Kolumne Denkanstoß Herausforderung Leben verlangt hin und wieder etwas Kurioses

Mönchengladbach · Welchen Sinn hat es, einen Wald zu fegen? Eigentlich ist ein solches Vorhaben dümmlich und sinnlos, schreibt unser Autor. Und doch hat er bei einer solche Aktion in Köln viel gelernt.

 Bei etwas Kuriosem wie den Wald fegen das Leben entdecken.

Bei etwas Kuriosem wie den Wald fegen das Leben entdecken.

Foto: dpa-tmn/Florian Schuh

Haben Sie schon einmal einen Wald gefegt? Vorweg gesagt: Ich meine nicht die bewundernswerten Freiwilligen, von denen hier und da die Rede ist und die den Wald von Müll und Unrat befreien. Ich meine auch nicht die Umweltschützer und Umweltschützerinnen, die darum bemüht sind, dass unsere Natur nicht dem Profit und dem zu kurz gedachten Mobilitätswahnsinn geopfert wird. Das alles ist des Lobes wert, ist doch der Wald und eigentlich jeder Baum, der geschützt wird, Garant dafür, dass das Leben auf diesem Planeten eine Zukunft hat.

Nein, ich meine etwas anderes; etwas Kurioses – davon bin ich überzeugt – und etwas gänzlich Irrationales. Einen Gehweg von Laub zu befreien ergibt Sinn, ist doch so die Gewissheit gegeben, dass Passanten und Passantinnen nicht ausrutschen auf zu glitschigem Boden. Einen Wald dagegen von Laub zu befreien, ist so dümmlich wie auch überflüssig und sinnlos wie der Versuch, meinen Schreibtisch im Büro der Citykirche aufzuräumen.

Aber genau das hab ich letztens mit ein paar anderen Phantasten gemacht, auf Anraten des Kölner Künstlers Ivo Weber: Wir haben mit einer Harke die Lichtung in einem Wald von Blättern und Ästen befreit. Keine Sorge, um des Artenschutzes willen haben wir alles nach der Aktion wieder in den ursprünglichen Zustand der Waldfläche zurückgeführt. Wir haben also eine Veränderung herbeigeführt, um sie gleich danach wieder rückgängig zu machen. Die Einsicht hat gesiegt, dass es besser ist, den Waldboden den Pflanzen und dem Getier zu überlassen, als der Natur eine menschengemachte Ordnung überzustülpen. Aber dazwischen ist ganz viel Unerwartetes passiert.

Manche wenden jetzt vielleicht ein, dass man das auch hätte vorher wissen können. Ja, das ist richtig. Aber diese Selbstverständlichkeit ist nicht immer gegeben. So dass diese Aktion auch eine andere Einsicht nach sich gezogen hat: Nichts ist gefährlicher, als einen Ist-Zustand zu verabsolutieren, denn die Angst vor dem was (noch) nicht ist, glorifiziert geradezu das Bestehende.

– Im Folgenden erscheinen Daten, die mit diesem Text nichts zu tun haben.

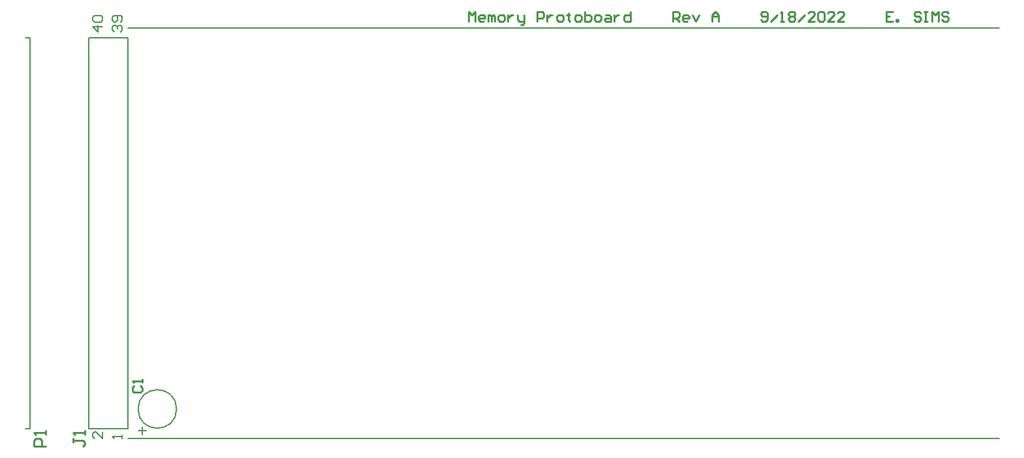
<source format=gto>
G04*
G04 #@! TF.GenerationSoftware,Altium Limited,Altium Designer,21.9.1 (22)*
G04*
G04 Layer_Color=65535*
%FSLAX25Y25*%
%MOIN*%
G70*
G04*
G04 #@! TF.SameCoordinates,86BB2744-E3F5-4ECB-9631-A9D74316A694*
G04*
G04*
G04 #@! TF.FilePolarity,Positive*
G04*
G01*
G75*
%ADD10C,0.00787*%
%ADD11C,0.00500*%
%ADD12C,0.01000*%
%ADD13C,0.00800*%
%ADD14C,0.00591*%
D10*
X179842Y125000D02*
G03*
X179842Y125000I-9843J0D01*
G01*
X102500Y115000D02*
X105000D01*
X102500Y315000D02*
X105000D01*
Y115000D02*
Y315000D01*
X155000Y115000D02*
Y315000D01*
X135000Y115000D02*
Y315000D01*
Y115000D02*
X155000D01*
X135000Y315000D02*
X155000D01*
D11*
Y110000D02*
X600000Y110000D01*
X155000Y320000D02*
X600000Y320000D01*
D12*
X329079Y323333D02*
Y328331D01*
X330746Y326665D01*
X332412Y328331D01*
Y323333D01*
X336577D02*
X334911D01*
X334078Y324166D01*
Y325832D01*
X334911Y326665D01*
X336577D01*
X337410Y325832D01*
Y324999D01*
X334078D01*
X339076Y323333D02*
Y326665D01*
X339909D01*
X340742Y325832D01*
Y323333D01*
Y325832D01*
X341575Y326665D01*
X342408Y325832D01*
Y323333D01*
X344908D02*
X346574D01*
X347407Y324166D01*
Y325832D01*
X346574Y326665D01*
X344908D01*
X344075Y325832D01*
Y324166D01*
X344908Y323333D01*
X349073Y326665D02*
Y323333D01*
Y324999D01*
X349906Y325832D01*
X350739Y326665D01*
X351572D01*
X354071D02*
Y324166D01*
X354904Y323333D01*
X357403D01*
Y322499D01*
X356570Y321666D01*
X355737D01*
X357403Y323333D02*
Y326665D01*
X364068Y323333D02*
Y328331D01*
X366567D01*
X367400Y327498D01*
Y325832D01*
X366567Y324999D01*
X364068D01*
X369066Y326665D02*
Y323333D01*
Y324999D01*
X369900Y325832D01*
X370732Y326665D01*
X371566D01*
X374898Y323333D02*
X376564D01*
X377397Y324166D01*
Y325832D01*
X376564Y326665D01*
X374898D01*
X374065Y325832D01*
Y324166D01*
X374898Y323333D01*
X379896Y327498D02*
Y326665D01*
X379063D01*
X380729D01*
X379896D01*
Y324166D01*
X380729Y323333D01*
X384062D02*
X385728D01*
X386561Y324166D01*
Y325832D01*
X385728Y326665D01*
X384062D01*
X383228Y325832D01*
Y324166D01*
X384062Y323333D01*
X388227Y328331D02*
Y323333D01*
X390726D01*
X391559Y324166D01*
Y324999D01*
Y325832D01*
X390726Y326665D01*
X388227D01*
X394058Y323333D02*
X395724D01*
X396557Y324166D01*
Y325832D01*
X395724Y326665D01*
X394058D01*
X393225Y325832D01*
Y324166D01*
X394058Y323333D01*
X399057Y326665D02*
X400723D01*
X401556Y325832D01*
Y323333D01*
X399057D01*
X398224Y324166D01*
X399057Y324999D01*
X401556D01*
X403222Y326665D02*
Y323333D01*
Y324999D01*
X404055Y325832D01*
X404888Y326665D01*
X405721D01*
X411553Y328331D02*
Y323333D01*
X409053D01*
X408220Y324166D01*
Y325832D01*
X409053Y326665D01*
X411553D01*
X433212Y323333D02*
Y328331D01*
X435711D01*
X436545Y327498D01*
Y325832D01*
X435711Y324999D01*
X433212D01*
X434878D02*
X436545Y323333D01*
X440710D02*
X439044D01*
X438211Y324166D01*
Y325832D01*
X439044Y326665D01*
X440710D01*
X441543Y325832D01*
Y324999D01*
X438211D01*
X443209Y326665D02*
X444875Y323333D01*
X446541Y326665D01*
X453206Y323333D02*
Y326665D01*
X454872Y328331D01*
X456538Y326665D01*
Y323333D01*
Y325832D01*
X453206D01*
X478198Y324166D02*
X479031Y323333D01*
X480697D01*
X481530Y324166D01*
Y327498D01*
X480697Y328331D01*
X479031D01*
X478198Y327498D01*
Y326665D01*
X479031Y325832D01*
X481530D01*
X483196Y323333D02*
X486528Y326665D01*
X488195Y323333D02*
X489861D01*
X489028D01*
Y328331D01*
X488195Y327498D01*
X492360D02*
X493193Y328331D01*
X494859D01*
X495692Y327498D01*
Y326665D01*
X494859Y325832D01*
X495692Y324999D01*
Y324166D01*
X494859Y323333D01*
X493193D01*
X492360Y324166D01*
Y324999D01*
X493193Y325832D01*
X492360Y326665D01*
Y327498D01*
X493193Y325832D02*
X494859D01*
X497358Y323333D02*
X500690Y326665D01*
X505689Y323333D02*
X502356D01*
X505689Y326665D01*
Y327498D01*
X504856Y328331D01*
X503190D01*
X502356Y327498D01*
X507355D02*
X508188Y328331D01*
X509854D01*
X510687Y327498D01*
Y324166D01*
X509854Y323333D01*
X508188D01*
X507355Y324166D01*
Y327498D01*
X515686Y323333D02*
X512353D01*
X515686Y326665D01*
Y327498D01*
X514853Y328331D01*
X513186D01*
X512353Y327498D01*
X520684Y323333D02*
X517352D01*
X520684Y326665D01*
Y327498D01*
X519851Y328331D01*
X518185D01*
X517352Y327498D01*
X545676Y328331D02*
X542344D01*
Y323333D01*
X545676D01*
X542344Y325832D02*
X544010D01*
X547342Y323333D02*
Y324166D01*
X548175D01*
Y323333D01*
X547342D01*
X559838Y327498D02*
X559005Y328331D01*
X557339D01*
X556506Y327498D01*
Y326665D01*
X557339Y325832D01*
X559005D01*
X559838Y324999D01*
Y324166D01*
X559005Y323333D01*
X557339D01*
X556506Y324166D01*
X561504Y328331D02*
X563170D01*
X562337D01*
Y323333D01*
X561504D01*
X563170D01*
X565669D02*
Y328331D01*
X567336Y326665D01*
X569002Y328331D01*
Y323333D01*
X574000Y327498D02*
X573167Y328331D01*
X571501D01*
X570668Y327498D01*
Y326665D01*
X571501Y325832D01*
X573167D01*
X574000Y324999D01*
Y324166D01*
X573167Y323333D01*
X571501D01*
X570668Y324166D01*
X127001Y110000D02*
Y108001D01*
Y109000D01*
X131999D01*
X132999Y108001D01*
Y107001D01*
X131999Y106001D01*
X132999Y111999D02*
Y113999D01*
Y112999D01*
X127001D01*
X128001Y111999D01*
X158048Y136881D02*
X157215Y136048D01*
Y134382D01*
X158048Y133549D01*
X161381D01*
X162214Y134382D01*
Y136048D01*
X161381Y136881D01*
X162214Y138547D02*
Y140213D01*
Y139380D01*
X157215D01*
X158048Y138547D01*
X112999Y106001D02*
X107001D01*
Y109000D01*
X108001Y110000D01*
X110000D01*
X111000Y109000D01*
Y106001D01*
X112999Y111999D02*
Y113999D01*
Y112999D01*
X107001D01*
X108001Y111999D01*
D13*
X152000Y110000D02*
Y111666D01*
Y110833D01*
X147002D01*
X147835Y110000D01*
X142000Y113332D02*
Y110000D01*
X138668Y113332D01*
X137835D01*
X137002Y112499D01*
Y110833D01*
X137835Y110000D01*
X142000Y320499D02*
X137002D01*
X139501Y318000D01*
Y321332D01*
X137835Y322998D02*
X137002Y323831D01*
Y325498D01*
X137835Y326331D01*
X141167D01*
X142000Y325498D01*
Y323831D01*
X141167Y322998D01*
X137835D01*
X147835Y318000D02*
X147002Y318833D01*
Y320499D01*
X147835Y321332D01*
X148668D01*
X149501Y320499D01*
Y319666D01*
Y320499D01*
X150334Y321332D01*
X151167D01*
X152000Y320499D01*
Y318833D01*
X151167Y318000D01*
Y322998D02*
X152000Y323831D01*
Y325498D01*
X151167Y326331D01*
X147835D01*
X147002Y325498D01*
Y323831D01*
X147835Y322998D01*
X148668D01*
X149501Y323831D01*
Y326331D01*
D14*
X162212Y115889D02*
Y111953D01*
X164180Y113921D02*
X160245D01*
M02*

</source>
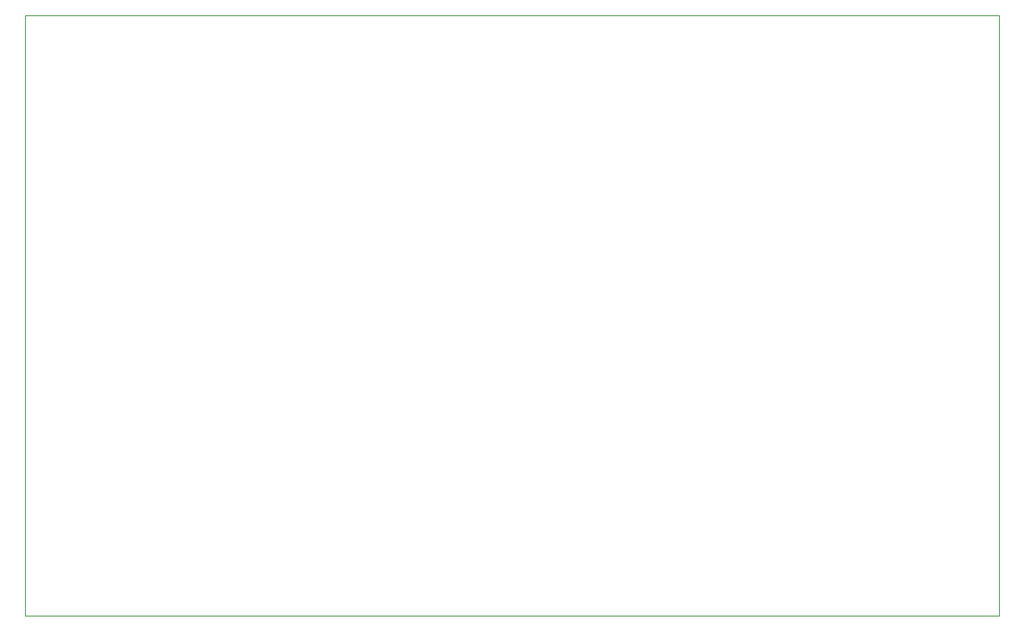
<source format=gbr>
%TF.GenerationSoftware,KiCad,Pcbnew,8.0.6*%
%TF.CreationDate,2025-01-29T18:48:29-08:00*%
%TF.ProjectId,SMV H and S Board,534d5620-4820-4616-9e64-205320426f61,rev?*%
%TF.SameCoordinates,Original*%
%TF.FileFunction,Profile,NP*%
%FSLAX46Y46*%
G04 Gerber Fmt 4.6, Leading zero omitted, Abs format (unit mm)*
G04 Created by KiCad (PCBNEW 8.0.6) date 2025-01-29 18:48:29*
%MOMM*%
%LPD*%
G01*
G04 APERTURE LIST*
%TA.AperFunction,Profile*%
%ADD10C,0.050000*%
%TD*%
G04 APERTURE END LIST*
D10*
X194825000Y-85200000D02*
X92550000Y-85200000D01*
X194825000Y-22200000D02*
X194825000Y-85200000D01*
X92550000Y-22200000D02*
X194825000Y-22200000D01*
X92550000Y-85200000D02*
X92550000Y-22200000D01*
M02*

</source>
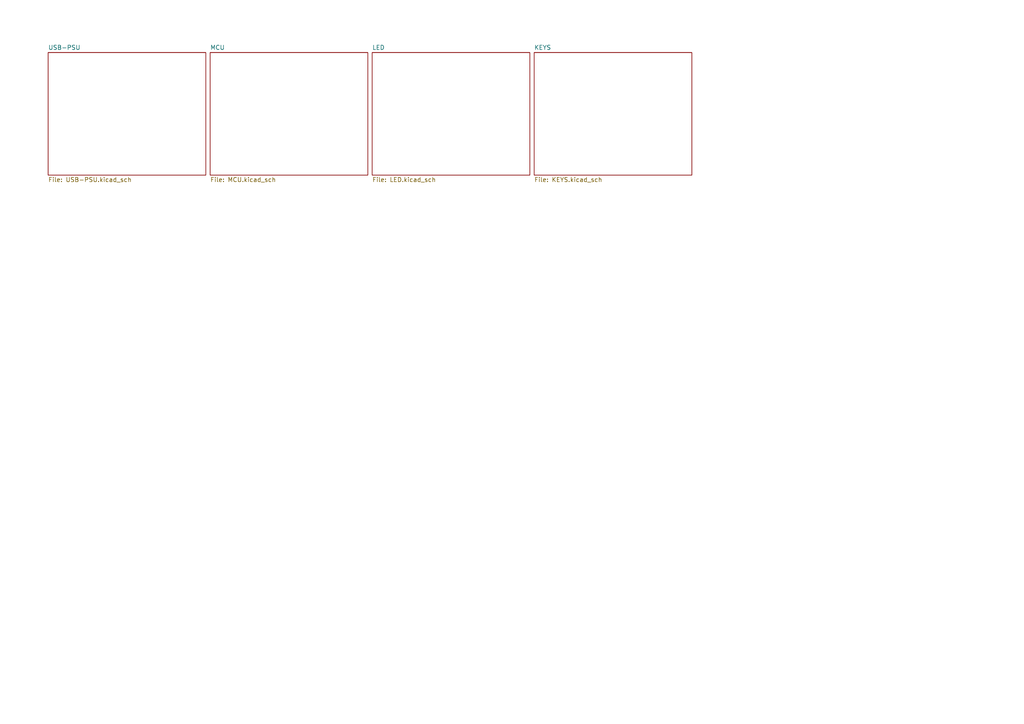
<source format=kicad_sch>
(kicad_sch
	(version 20250114)
	(generator "eeschema")
	(generator_version "9.0")
	(uuid "d1d2c9f6-020b-493b-bc47-6c71d609dd96")
	(paper "A4")
	(lib_symbols)
	(sheet
		(at 60.96 15.24)
		(size 45.72 35.56)
		(exclude_from_sim no)
		(in_bom yes)
		(on_board yes)
		(dnp no)
		(fields_autoplaced yes)
		(stroke
			(width 0.1524)
			(type solid)
		)
		(fill
			(color 0 0 0 0.0000)
		)
		(uuid "5ccf78fc-77aa-4eb4-b4f2-774d54264c49")
		(property "Sheetname" "MCU"
			(at 60.96 14.5284 0)
			(effects
				(font
					(size 1.27 1.27)
				)
				(justify left bottom)
			)
		)
		(property "Sheetfile" "MCU.kicad_sch"
			(at 60.96 51.3846 0)
			(effects
				(font
					(size 1.27 1.27)
				)
				(justify left top)
			)
		)
		(instances
			(project "MacroPad"
				(path "/d1d2c9f6-020b-493b-bc47-6c71d609dd96"
					(page "3")
				)
			)
		)
	)
	(sheet
		(at 154.94 15.24)
		(size 45.72 35.56)
		(exclude_from_sim no)
		(in_bom yes)
		(on_board yes)
		(dnp no)
		(fields_autoplaced yes)
		(stroke
			(width 0.1524)
			(type solid)
		)
		(fill
			(color 0 0 0 0.0000)
		)
		(uuid "745a7c98-c966-497e-9b9b-abaf4e72f5c2")
		(property "Sheetname" "KEYS"
			(at 154.94 14.5284 0)
			(effects
				(font
					(size 1.27 1.27)
				)
				(justify left bottom)
			)
		)
		(property "Sheetfile" "KEYS.kicad_sch"
			(at 154.94 51.3846 0)
			(effects
				(font
					(size 1.27 1.27)
				)
				(justify left top)
			)
		)
		(instances
			(project "MacroPad"
				(path "/d1d2c9f6-020b-493b-bc47-6c71d609dd96"
					(page "5")
				)
			)
		)
	)
	(sheet
		(at 13.97 15.24)
		(size 45.72 35.56)
		(exclude_from_sim no)
		(in_bom yes)
		(on_board yes)
		(dnp no)
		(fields_autoplaced yes)
		(stroke
			(width 0.1524)
			(type solid)
		)
		(fill
			(color 0 0 0 0.0000)
		)
		(uuid "bef4f184-3f99-4dff-84bb-6d78c4449486")
		(property "Sheetname" "USB-PSU"
			(at 13.97 14.5284 0)
			(effects
				(font
					(size 1.27 1.27)
				)
				(justify left bottom)
			)
		)
		(property "Sheetfile" "USB-PSU.kicad_sch"
			(at 13.97 51.3846 0)
			(effects
				(font
					(size 1.27 1.27)
				)
				(justify left top)
			)
		)
		(instances
			(project "MacroPad"
				(path "/d1d2c9f6-020b-493b-bc47-6c71d609dd96"
					(page "2")
				)
			)
		)
	)
	(sheet
		(at 107.95 15.24)
		(size 45.72 35.56)
		(exclude_from_sim no)
		(in_bom yes)
		(on_board yes)
		(dnp no)
		(fields_autoplaced yes)
		(stroke
			(width 0.1524)
			(type solid)
		)
		(fill
			(color 0 0 0 0.0000)
		)
		(uuid "e2c40c80-29cf-48c8-932b-e24e8a962ef4")
		(property "Sheetname" "LED"
			(at 107.95 14.5284 0)
			(effects
				(font
					(size 1.27 1.27)
				)
				(justify left bottom)
			)
		)
		(property "Sheetfile" "LED.kicad_sch"
			(at 107.95 51.3846 0)
			(effects
				(font
					(size 1.27 1.27)
				)
				(justify left top)
			)
		)
		(instances
			(project "MacroPad"
				(path "/d1d2c9f6-020b-493b-bc47-6c71d609dd96"
					(page "4")
				)
			)
		)
	)
	(sheet_instances
		(path "/"
			(page "1")
		)
	)
	(embedded_fonts no)
)

</source>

Abgesehen davon, dass diese gespielte Reinigungsaktion wahnsinnigen Spaß gemacht hat, hat sie etwas zutage gebracht, was in meinen Augen unendlich wertvoll und kostbar ist: Ohne eine Lust auf Veränderung, ohne einen inneren Antrieb, das Leben zu probieren, wird langweilig, was doch als Herausforderung gedacht ist: nämlich das Leben.

Die „Waldfegen-Performance“ hat deshalb nicht nur Spaß gemacht, sie hat auch Möglichkeiten eröffnet, mit Menschen ins Gespräch zu kommen, die ich bis dato nicht kannte. Sie hat eine Ebene des Vertrauens geöffnet, dass Persönliches und Verschwiegenes zur Sprache kommen konnte, wie man so schön sagt: „By the way“. Auch vordergründig Belangloses und geradezu Dümmliches vermag also Veränderung und Vertiefung zu ermöglichen, wenn Menschen nur einander im Blick behalten.

Christoph Simonsen ist katholischer Pfarrer der Citykirche.